CNI: Networking in Kubernetes
The Overlay Architecture of Containers
The Pod-to-Pod Mandate
In Kubernetes, every Pod gets its own unique IP address. The fundamental networking requirement is that any Pod must be able to communicate with any other Pod on any Node without using Network Address Translation (NAT). This 'flat network' model is deceptively simple to state but complex to implement across physical servers spanning multiple subnets and data centers.
The challenge is that the underlying physical infrastructure was never designed for this requirement. A typical data center uses a traditional routed or VLAN-based network where VMs have one IP per host, and routing between subnets requires explicit configuration. Kubernetes needs to transparently overlay a virtual pod network on top of this existing physical fabric.
How CNI Works
When a Pod is created, the Kubernetes agent (Kubelet) calls a CNI Plugin. The plugin is a binary executable that speaks the CNI specification — a simple JSON API. The plugin is responsible for:
- Assigning an IP address to the Pod from a pre-allocated CIDR block (e.g.,
10.244.0.0/16). - Creating a virtual ethernet pair (veth): one end lives inside the Pod's network namespace, the other on the host node.
- Updating the routing table on the host node so traffic destined for this Pod's IP routes to its veth interface.
- Establishing the tunnel (if using an overlay) to other nodes so cross-node Pod traffic can be forwarded.
- Programming any NetworkPolicy rules (IPtables or eBPF maps) that restrict traffic based on pod labels.
Pod Networking Visualizer
CNI Data Plane & Encapsulation Logic
veth pairs.Service Networking & Kube-Proxy
Pods are ephemeral — they die and restart with new IPs constantly. We use Services to provide a stable virtual IP (ClusterIP) that persists regardless of which Pod instances are running behind it.
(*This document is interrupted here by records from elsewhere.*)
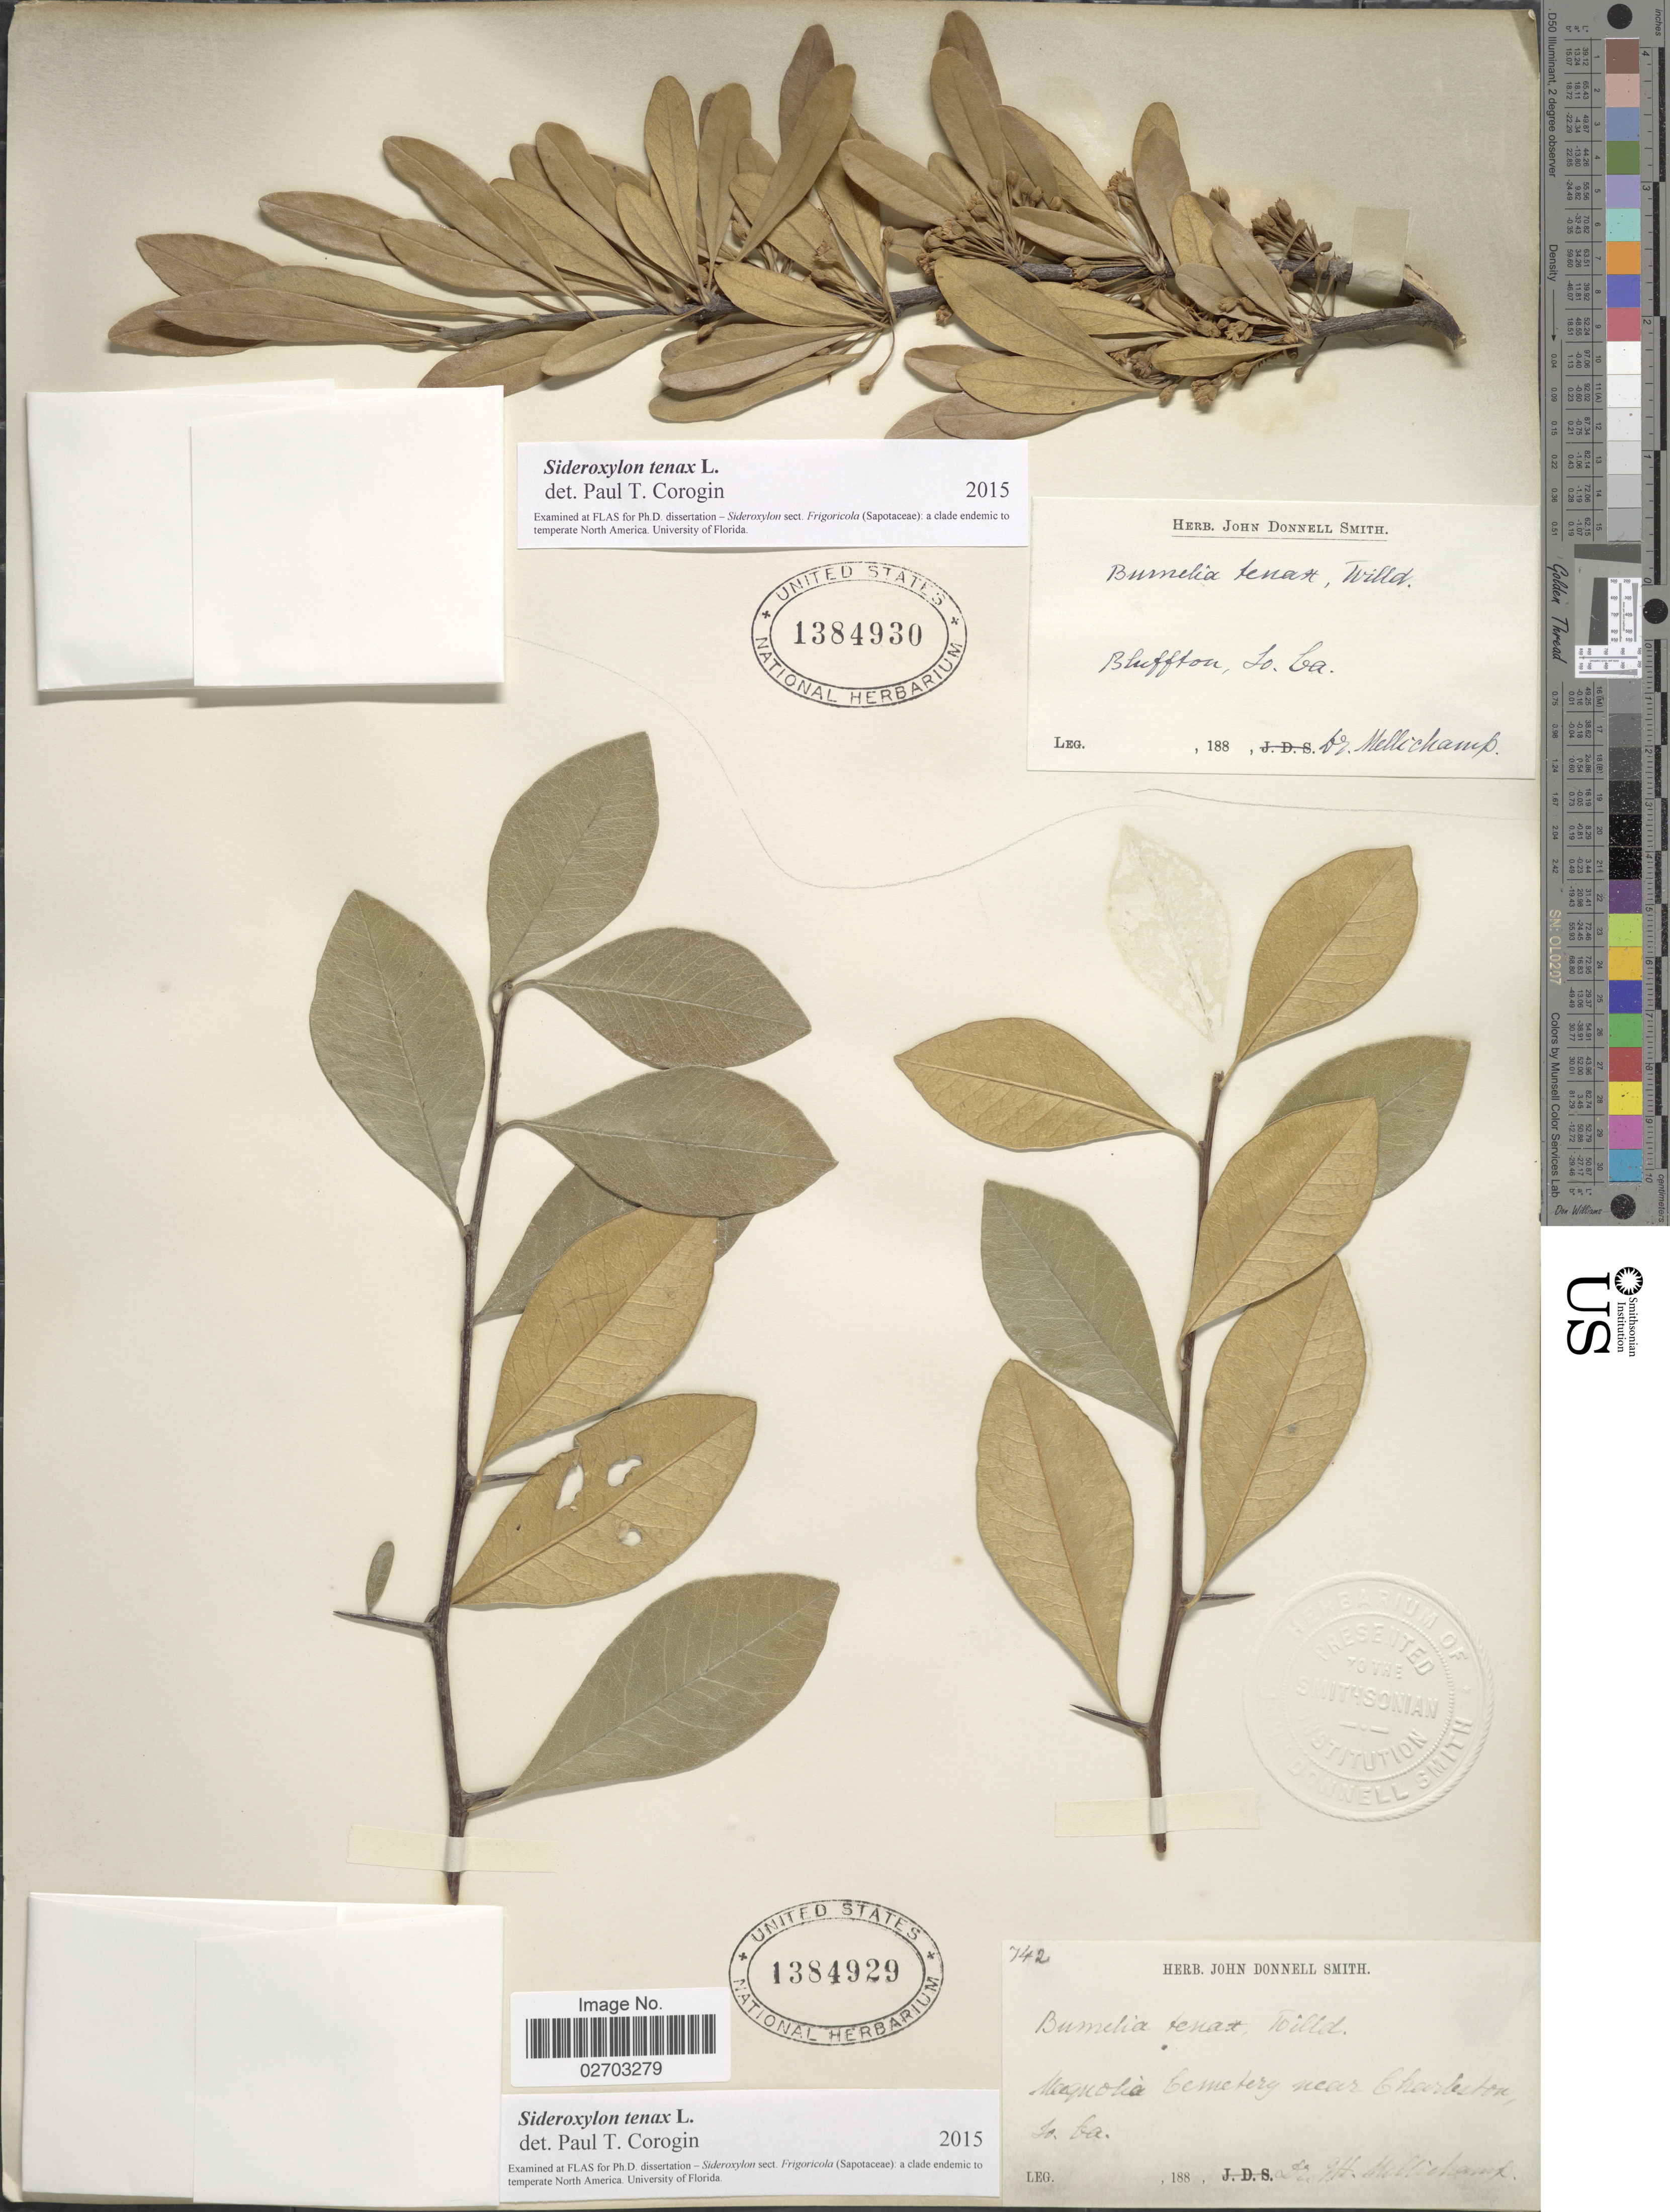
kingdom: Plantae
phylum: Tracheophyta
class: Magnoliopsida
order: Ericales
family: Sapotaceae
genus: Sideroxylon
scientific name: Sideroxylon tenax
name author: L.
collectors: J. H. Mellichamp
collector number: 742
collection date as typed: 188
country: United States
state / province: South Carolina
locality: Magnolia Cemetery near Charleston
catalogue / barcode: US 1384929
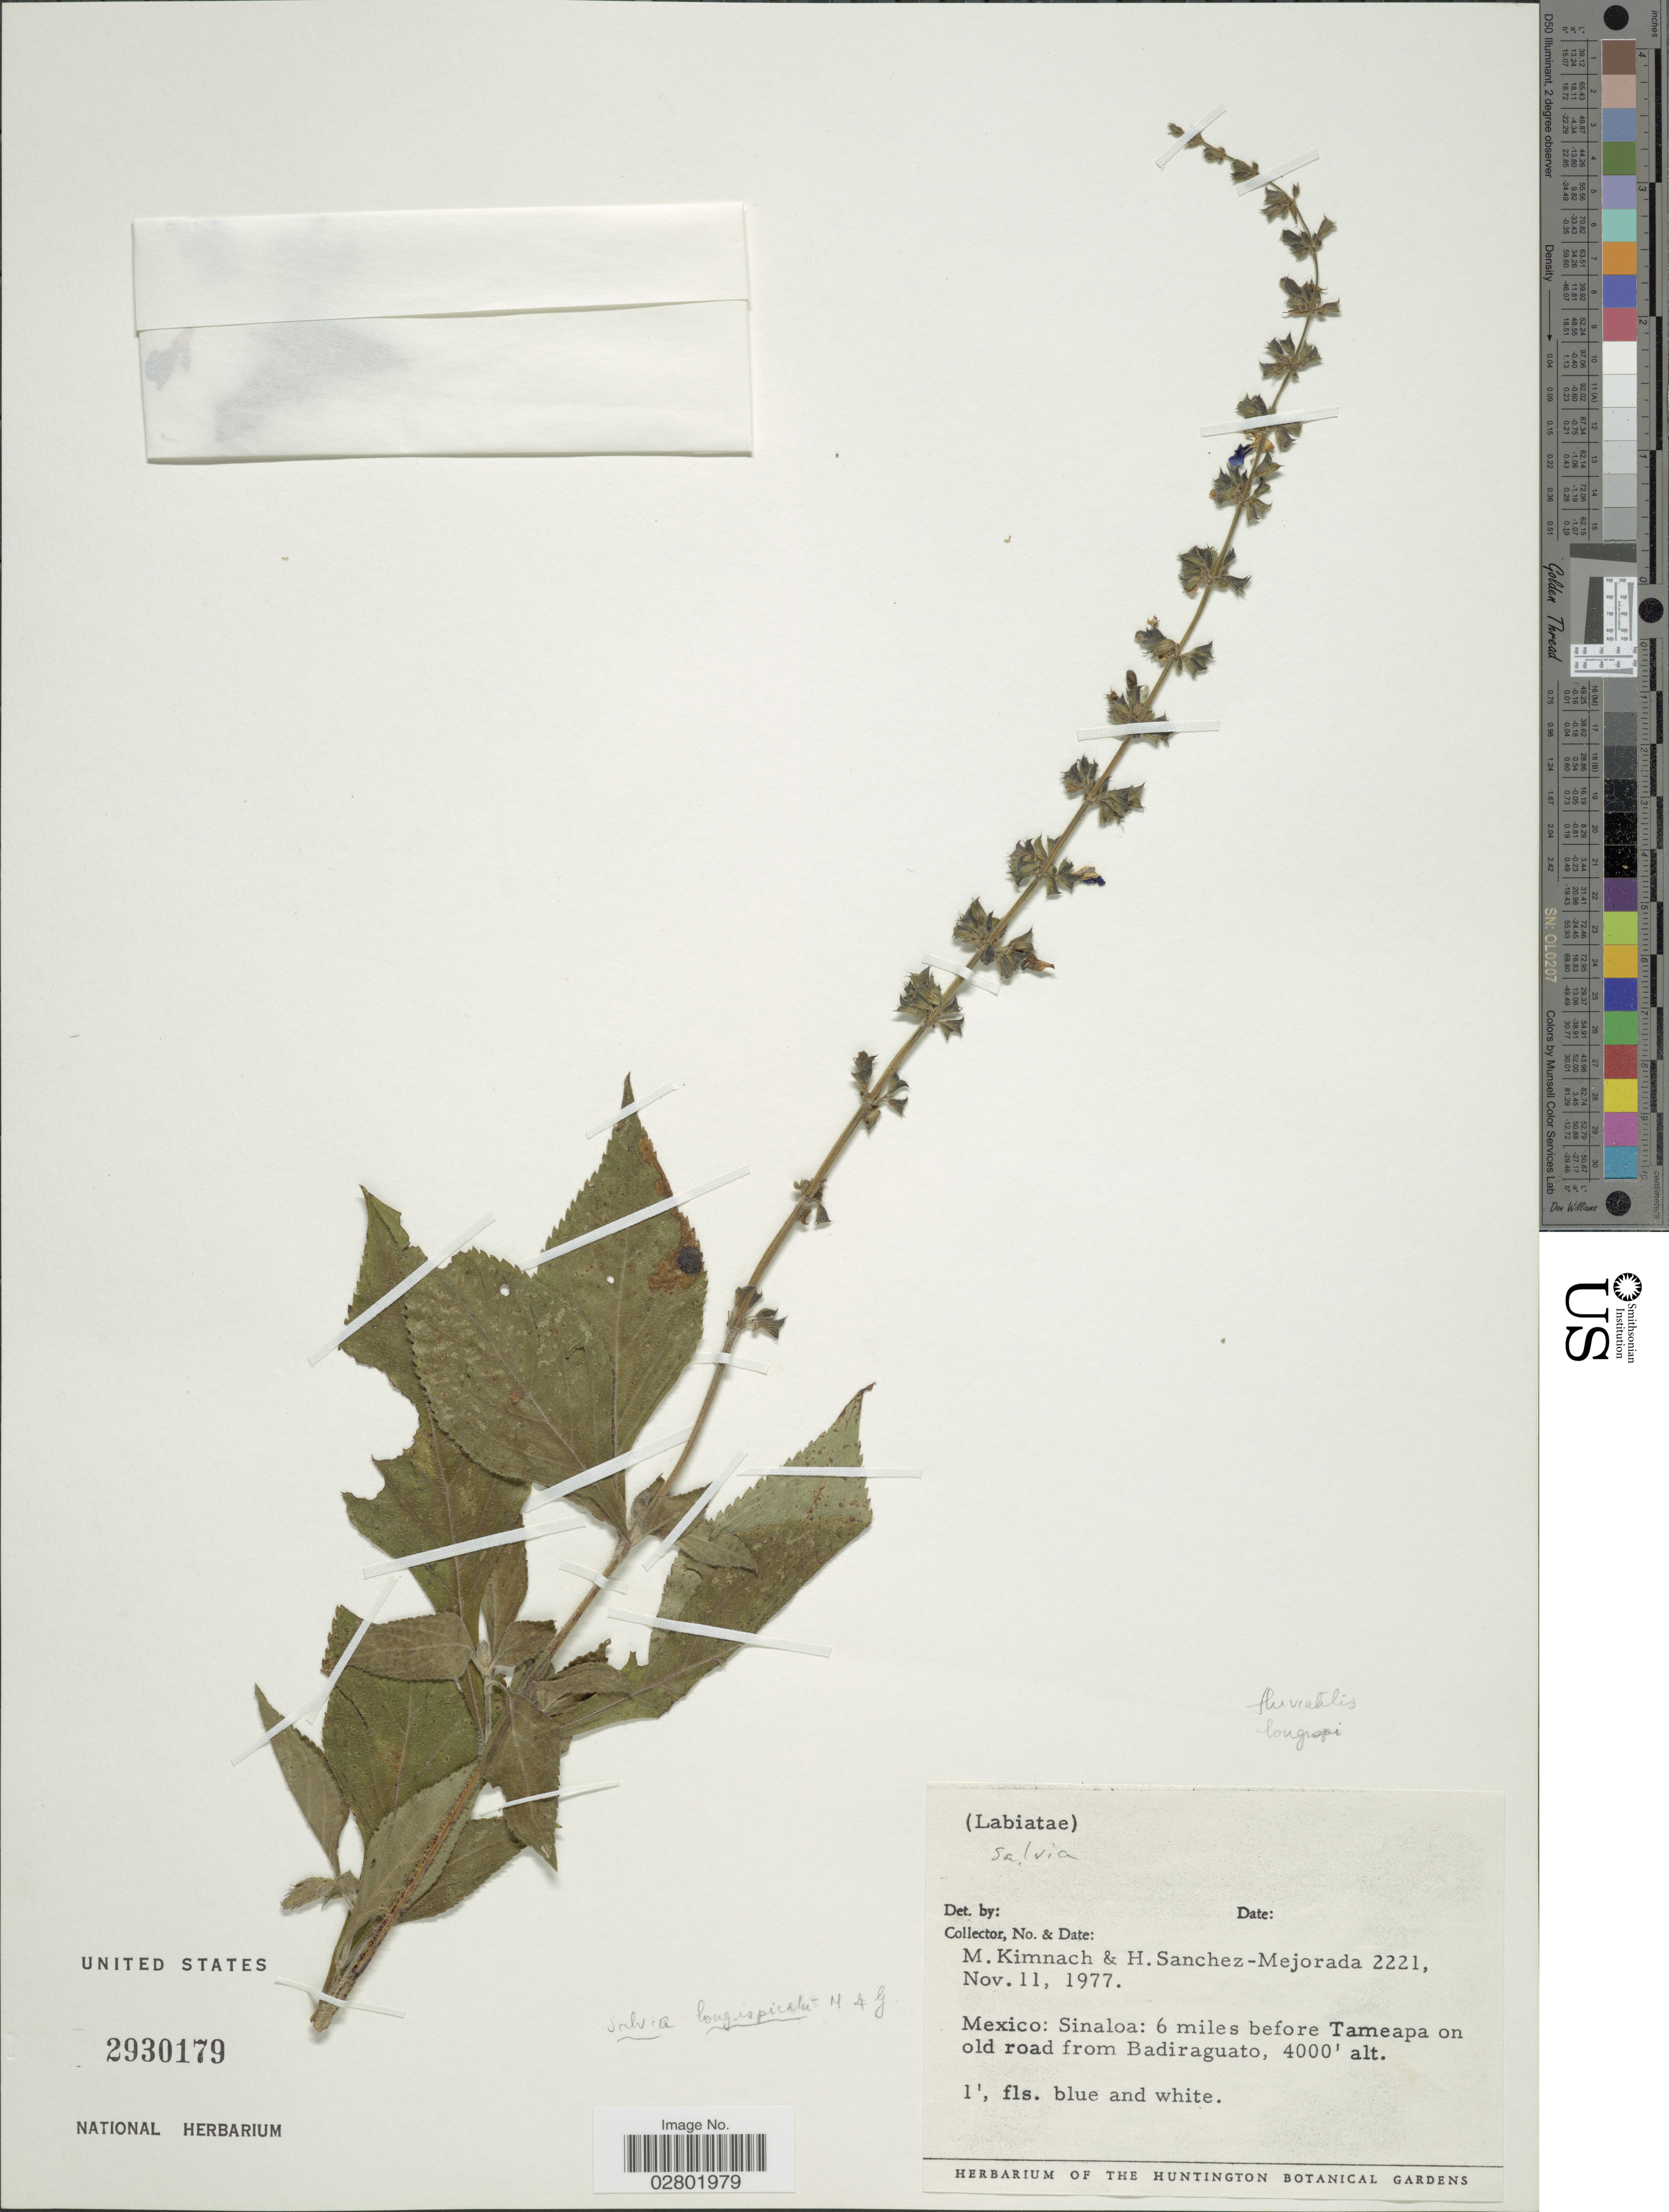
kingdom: Plantae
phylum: Tracheophyta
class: Magnoliopsida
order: Lamiales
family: Lamiaceae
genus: Salvia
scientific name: Salvia longispicata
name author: M. Martens & Galeotti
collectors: M. W. Kimnach & H. Sánchez-Mejorada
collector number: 2221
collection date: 1977-11-11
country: Mexico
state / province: Sinaloa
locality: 6 miles before Tameapa on old road from Badiraguato.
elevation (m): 1219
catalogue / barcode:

The magic of mapping a Service IP to a set of Pod IPs happens via Kube-Proxy, which runs on every node and installs IPtables or IPVS rules that perform load-balanced DNAT (Destination NAT) when traffic hits the Service ClusterIP.
The MTU Tax: A Hidden Performance Trap
When using overlay encapsulation (VXLAN), every packet gains an additional header: 8 bytes VXLAN, 8 bytes UDP, 20 bytes IP, 14 bytes Ethernet = 50 bytes of overhead per packet. On a standard 1500-byte MTU network, this leaves only 1450 bytes for actual pod payload. If the Pod MTU is not explicitly reduced to 1450, the physical host will receive 1500-byte packets that now exceed the physical MTU after encapsulation, causing silent packet fragmentation.
Conclusion
Kubernetes networking is the ultimate abstraction layer. It hides the complexity of physical routing from the application developer, but it requires the platform engineer to deeply understand the tunnels, veth interfaces, IPtables chains, and eBPF maps that make that abstraction possible. The evolution from Flannel to Calico to Cilium mirrors the broader industry shift from rule-based kernel networking to programmable, kernel-native data planes — a shift that will define cloud-native infrastructure for the next decade.